*PROBLEM REQUIREMENTS:* Give every line from the entries that contains "Consulter".
### LISTED RECORDS
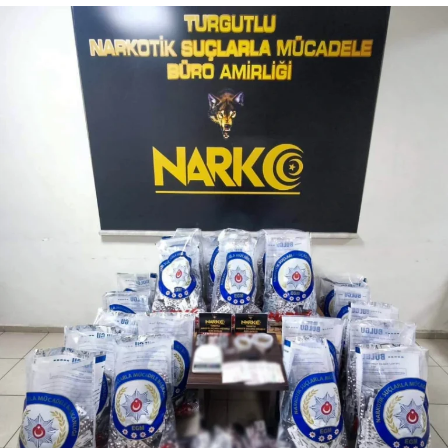
WhatsApp İhbar Hattı
Facebook
Instagram
Youtube
Telegram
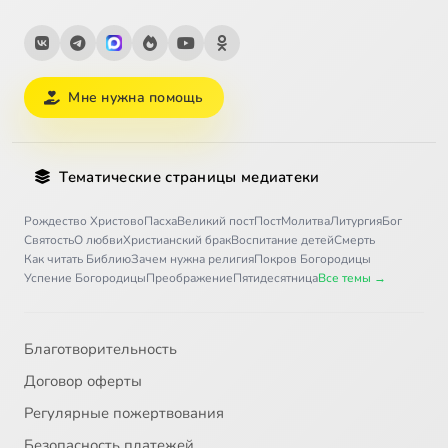
Мне нужна помощь
Тематические страницы медиатеки
Рождество Христово
Пасха
Великий пост
Пост
Молитва
Литургия
Бог
Святость
О любви
Христианский брак
Воспитание детей
Смерть
Как читать Библию
Зачем нужна религия
Покров Богородицы
Успение Богородицы
Преображение
Пятидесятница
Все темы →
Благотворительность
Договор оферты
Регулярные пожертвования
Безопасность платежей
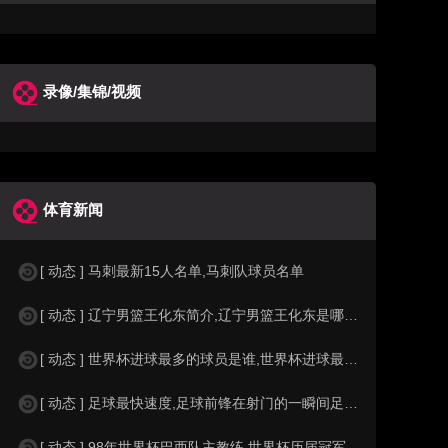
录像/集锦/视频
体育新闻
[ 动态 ] 马刺最新15人名单,马刺队球员名单
[ 动态 ] 辽宁男篮王化东简介,辽宁男篮王化东是哪里人？
[ 动态 ] 世界杯进球最多的球员是谁,世界杯进球最多的球员是谁？
[ 动态 ] 足球最快速度,足球前锋在射门的一瞬间足球的速度有多快？？
[ 动态 ] 98年世界杯巴西队主教练,世界杯历届冠军球队教练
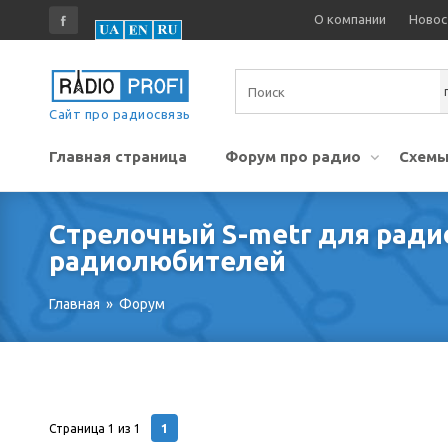
О компании
Новос
Сайт про радиосвязь
Главная страница
Форум про радио
Схемы
Стрелочный S-metr для ради
радиолюбителей
Главная
»
Форум
1
Страница
1
из
1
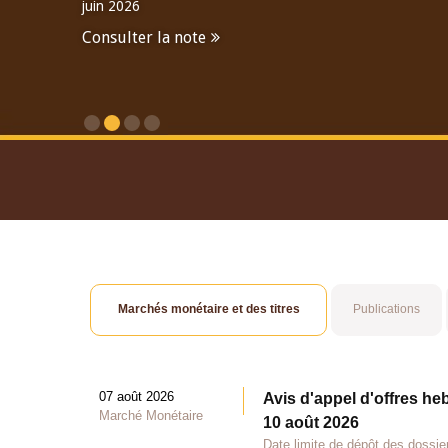
juin 2026
Consulter la note
Consulter le Rapport An
Marchés monétaire et des titres
Publications
07 août 2026
Avis d'appel d'offres he
Marché Monétaire
10 août 2026
Date limite de dépôt des dossie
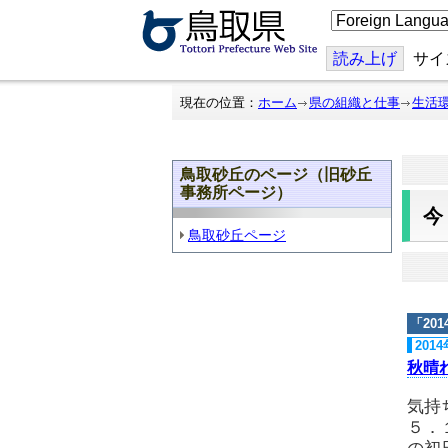
こ
の
ペ
ー
読み上げ
サイ
ジ
を
翻
現在の位置：
ホーム
県の組織と仕事
生活
訳
す
る
鳥取砂丘のページ（旧砂丘
事務所ページ）
鳥取砂丘ページ
「
20
201
秋晴
気持
５．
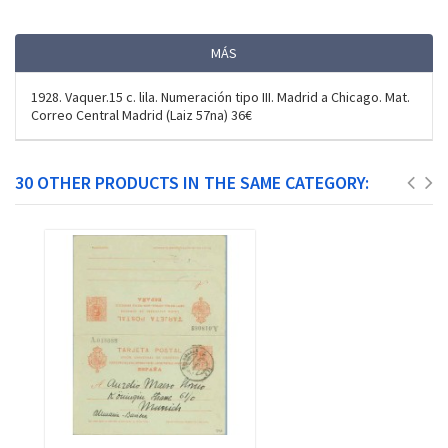
MÁS
1928. Vaquer.15 c. lila. Numeración tipo III. Madrid a Chicago. Mat.
Correo Central Madrid (Laiz 57na) 36€
30 OTHER PRODUCTS IN THE SAME CATEGORY:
######
*EXPECTED OUTPUT:*
Consulter la note
Consulter le Rapport An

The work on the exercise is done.